La question qui se pose est combien de temps tout ce cirque va bien pouvoir continuer ? Cela fait maintenant deux générations que le néolibéralisme et l'européisme ont été imposés aux forceps au français qui n'en voulaient pas. La France et plus généralement l'UE sont aujourd'hui des zones économiquement en déclin rapide. Il va être de plus en plus difficile de camoufler l'échec général des grandes orientations économiques prises par nos dirigeants depuis 40 ans. On trouvera toujours quelques guignols pour mettre ce déclin sur le dos d'un communisme ou d'un socialisme imaginaire, la réalité c'est que c'est bien l'idéologie de la dérégulation économique qui a échoué. C'est d'autant plus flagrant que même les USA abandonnent petit à petit ce modèle même si c'est encore assez timide contrairement aux discours ronflant sur le America First affiché dans les médias. Mais voilà le globalisme et l'européisme sont devenus des idéologies identitaires pour nos élites. Elles ne peuvent tout simplement pas y renoncer à moins de se retrouver totalement isolées de leur milieu social. Et la faiblesse collective des individus esseulée dans un monde sans structure collective forte rend peu crédible l'apparition d'une élite prise soudain d'intérêt pour un retour à la défense nationale.
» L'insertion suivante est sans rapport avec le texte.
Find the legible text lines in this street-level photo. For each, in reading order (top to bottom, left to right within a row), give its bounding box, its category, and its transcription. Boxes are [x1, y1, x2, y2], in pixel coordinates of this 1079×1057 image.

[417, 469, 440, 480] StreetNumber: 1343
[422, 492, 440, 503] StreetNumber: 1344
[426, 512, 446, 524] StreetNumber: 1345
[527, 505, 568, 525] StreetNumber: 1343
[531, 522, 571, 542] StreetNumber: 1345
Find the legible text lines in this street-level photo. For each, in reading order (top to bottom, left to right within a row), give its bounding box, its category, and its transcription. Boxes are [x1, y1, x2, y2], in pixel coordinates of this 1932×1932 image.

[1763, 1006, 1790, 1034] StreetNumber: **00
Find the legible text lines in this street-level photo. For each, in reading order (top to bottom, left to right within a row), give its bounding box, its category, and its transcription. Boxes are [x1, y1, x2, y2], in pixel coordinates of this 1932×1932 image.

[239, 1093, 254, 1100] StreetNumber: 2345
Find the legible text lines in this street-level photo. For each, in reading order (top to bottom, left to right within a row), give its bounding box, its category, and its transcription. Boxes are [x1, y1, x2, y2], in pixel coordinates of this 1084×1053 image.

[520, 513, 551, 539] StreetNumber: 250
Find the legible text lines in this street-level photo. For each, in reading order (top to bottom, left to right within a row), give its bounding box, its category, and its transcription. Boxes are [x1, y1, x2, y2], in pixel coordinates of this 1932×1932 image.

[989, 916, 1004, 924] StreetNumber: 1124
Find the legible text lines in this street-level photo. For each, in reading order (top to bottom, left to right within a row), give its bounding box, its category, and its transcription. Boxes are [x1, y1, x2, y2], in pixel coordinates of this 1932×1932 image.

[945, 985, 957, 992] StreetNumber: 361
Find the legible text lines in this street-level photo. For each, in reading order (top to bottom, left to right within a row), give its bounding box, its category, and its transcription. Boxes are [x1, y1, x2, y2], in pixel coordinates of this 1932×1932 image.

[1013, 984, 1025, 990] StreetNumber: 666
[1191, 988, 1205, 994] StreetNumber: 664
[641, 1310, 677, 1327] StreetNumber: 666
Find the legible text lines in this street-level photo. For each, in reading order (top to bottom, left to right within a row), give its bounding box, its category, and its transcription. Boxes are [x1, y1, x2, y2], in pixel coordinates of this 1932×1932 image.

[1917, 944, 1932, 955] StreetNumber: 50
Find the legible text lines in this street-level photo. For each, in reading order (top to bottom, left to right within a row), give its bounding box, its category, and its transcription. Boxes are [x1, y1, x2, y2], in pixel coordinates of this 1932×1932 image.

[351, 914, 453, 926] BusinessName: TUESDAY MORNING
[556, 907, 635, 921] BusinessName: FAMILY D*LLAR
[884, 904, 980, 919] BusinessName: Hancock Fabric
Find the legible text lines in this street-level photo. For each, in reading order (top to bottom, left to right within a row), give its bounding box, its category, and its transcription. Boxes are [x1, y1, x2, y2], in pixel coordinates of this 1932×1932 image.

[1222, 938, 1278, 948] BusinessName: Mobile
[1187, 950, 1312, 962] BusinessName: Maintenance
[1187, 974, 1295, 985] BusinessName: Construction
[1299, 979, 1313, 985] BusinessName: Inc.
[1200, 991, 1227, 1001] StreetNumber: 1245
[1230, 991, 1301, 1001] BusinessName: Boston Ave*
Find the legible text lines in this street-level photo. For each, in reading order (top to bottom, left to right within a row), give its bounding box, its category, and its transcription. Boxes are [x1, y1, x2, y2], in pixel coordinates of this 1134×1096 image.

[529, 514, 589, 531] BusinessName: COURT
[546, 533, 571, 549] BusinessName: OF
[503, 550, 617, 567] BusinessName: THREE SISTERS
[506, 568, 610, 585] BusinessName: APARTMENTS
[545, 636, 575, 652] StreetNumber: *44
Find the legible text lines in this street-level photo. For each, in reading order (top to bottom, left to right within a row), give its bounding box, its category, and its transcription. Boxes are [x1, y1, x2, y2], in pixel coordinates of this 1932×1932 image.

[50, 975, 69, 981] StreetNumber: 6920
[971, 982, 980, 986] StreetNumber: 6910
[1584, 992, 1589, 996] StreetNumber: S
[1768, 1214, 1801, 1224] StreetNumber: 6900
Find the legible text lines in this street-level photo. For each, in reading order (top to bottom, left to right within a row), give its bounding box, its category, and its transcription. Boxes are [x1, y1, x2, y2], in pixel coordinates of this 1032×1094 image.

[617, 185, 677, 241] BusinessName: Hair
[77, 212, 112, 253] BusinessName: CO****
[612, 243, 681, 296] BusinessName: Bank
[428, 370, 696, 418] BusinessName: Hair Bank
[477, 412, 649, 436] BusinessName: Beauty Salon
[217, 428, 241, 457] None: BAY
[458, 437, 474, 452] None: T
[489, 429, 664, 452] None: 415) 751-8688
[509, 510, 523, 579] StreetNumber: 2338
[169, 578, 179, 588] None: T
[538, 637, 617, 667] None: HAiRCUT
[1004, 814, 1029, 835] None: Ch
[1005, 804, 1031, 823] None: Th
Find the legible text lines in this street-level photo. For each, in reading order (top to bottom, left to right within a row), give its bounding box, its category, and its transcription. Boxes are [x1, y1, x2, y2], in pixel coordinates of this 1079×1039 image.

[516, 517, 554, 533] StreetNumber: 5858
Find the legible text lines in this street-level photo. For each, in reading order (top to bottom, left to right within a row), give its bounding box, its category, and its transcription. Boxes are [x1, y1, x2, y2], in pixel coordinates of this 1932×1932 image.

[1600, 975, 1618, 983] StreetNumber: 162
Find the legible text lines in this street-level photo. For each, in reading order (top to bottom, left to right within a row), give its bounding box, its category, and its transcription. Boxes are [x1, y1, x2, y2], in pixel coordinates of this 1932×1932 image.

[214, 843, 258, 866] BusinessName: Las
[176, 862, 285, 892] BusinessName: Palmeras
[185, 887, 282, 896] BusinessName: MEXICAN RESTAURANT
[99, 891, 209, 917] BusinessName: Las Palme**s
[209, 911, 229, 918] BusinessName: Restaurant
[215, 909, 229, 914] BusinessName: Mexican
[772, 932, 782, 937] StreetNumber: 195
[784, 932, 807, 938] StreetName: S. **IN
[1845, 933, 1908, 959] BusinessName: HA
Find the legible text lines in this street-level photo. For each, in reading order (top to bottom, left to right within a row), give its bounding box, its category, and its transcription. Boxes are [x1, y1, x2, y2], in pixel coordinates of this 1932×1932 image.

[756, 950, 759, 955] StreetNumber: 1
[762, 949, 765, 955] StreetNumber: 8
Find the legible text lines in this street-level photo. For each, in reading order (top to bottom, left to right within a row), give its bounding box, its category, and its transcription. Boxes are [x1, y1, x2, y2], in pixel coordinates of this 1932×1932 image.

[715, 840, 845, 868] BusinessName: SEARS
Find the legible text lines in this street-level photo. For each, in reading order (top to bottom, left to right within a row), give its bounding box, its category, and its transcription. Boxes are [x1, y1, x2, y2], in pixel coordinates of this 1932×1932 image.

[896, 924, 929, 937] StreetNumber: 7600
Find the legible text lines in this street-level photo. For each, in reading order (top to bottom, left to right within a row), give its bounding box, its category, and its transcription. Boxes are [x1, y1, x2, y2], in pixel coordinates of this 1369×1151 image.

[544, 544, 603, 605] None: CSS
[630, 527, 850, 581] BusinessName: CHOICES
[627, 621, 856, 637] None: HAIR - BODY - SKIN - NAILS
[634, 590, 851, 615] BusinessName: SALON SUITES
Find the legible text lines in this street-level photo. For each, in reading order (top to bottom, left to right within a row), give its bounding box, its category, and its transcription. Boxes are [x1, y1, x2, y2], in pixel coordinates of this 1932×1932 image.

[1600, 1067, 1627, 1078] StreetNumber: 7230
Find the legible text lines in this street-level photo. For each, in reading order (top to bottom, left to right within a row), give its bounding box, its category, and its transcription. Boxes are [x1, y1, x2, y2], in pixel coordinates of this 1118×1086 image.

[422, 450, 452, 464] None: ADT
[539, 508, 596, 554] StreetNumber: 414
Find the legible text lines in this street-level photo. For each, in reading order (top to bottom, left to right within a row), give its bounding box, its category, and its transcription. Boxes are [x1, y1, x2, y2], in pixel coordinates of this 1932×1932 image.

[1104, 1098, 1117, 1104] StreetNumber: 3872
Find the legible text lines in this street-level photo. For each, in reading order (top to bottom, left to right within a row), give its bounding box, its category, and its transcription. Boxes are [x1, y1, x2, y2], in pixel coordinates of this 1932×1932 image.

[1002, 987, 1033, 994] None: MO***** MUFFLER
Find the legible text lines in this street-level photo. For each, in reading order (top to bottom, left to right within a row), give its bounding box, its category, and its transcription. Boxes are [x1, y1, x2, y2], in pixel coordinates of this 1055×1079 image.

On peut effectivement craindre que la France ne soit à présent dans une situation assez proche de celle de l'époque de la révolution avec une élite qui ne peut plus changer et qui est totalement bloquée dans son système de croyances. Et de l'autre un peuple qui est de plus en plus violenté par les choix économiques suicidaires que lui impose cette même élite. La grande différence avec la période révolutionnaire c'est que le pays est encore suffisamment riche pour tenir, nous n'avons pas encore de famine, même si cela risque d'arriver à force de dégrader l'économie du pays. Et surtout, nous sommes un pays de vieux. Et si la vieillesse a ses qualités, force est de reconnaître que le caractère révolutionnaire n'en fait pas partie. Pourtant si la population veut faire advenir un changement, il va falloir un véritable renversement des élites. Leur élimination au sens politique est devenue une nécessité absolue. Les élites actuelles sont tout simplement incapables de changer de direction. Leur confort sociologique primant beaucoup trop sur l'intérêt général à quelques exceptions près. Reste à imaginer comment un tel processus pourrait arriver dans les conditions sociodémographiques actuelles.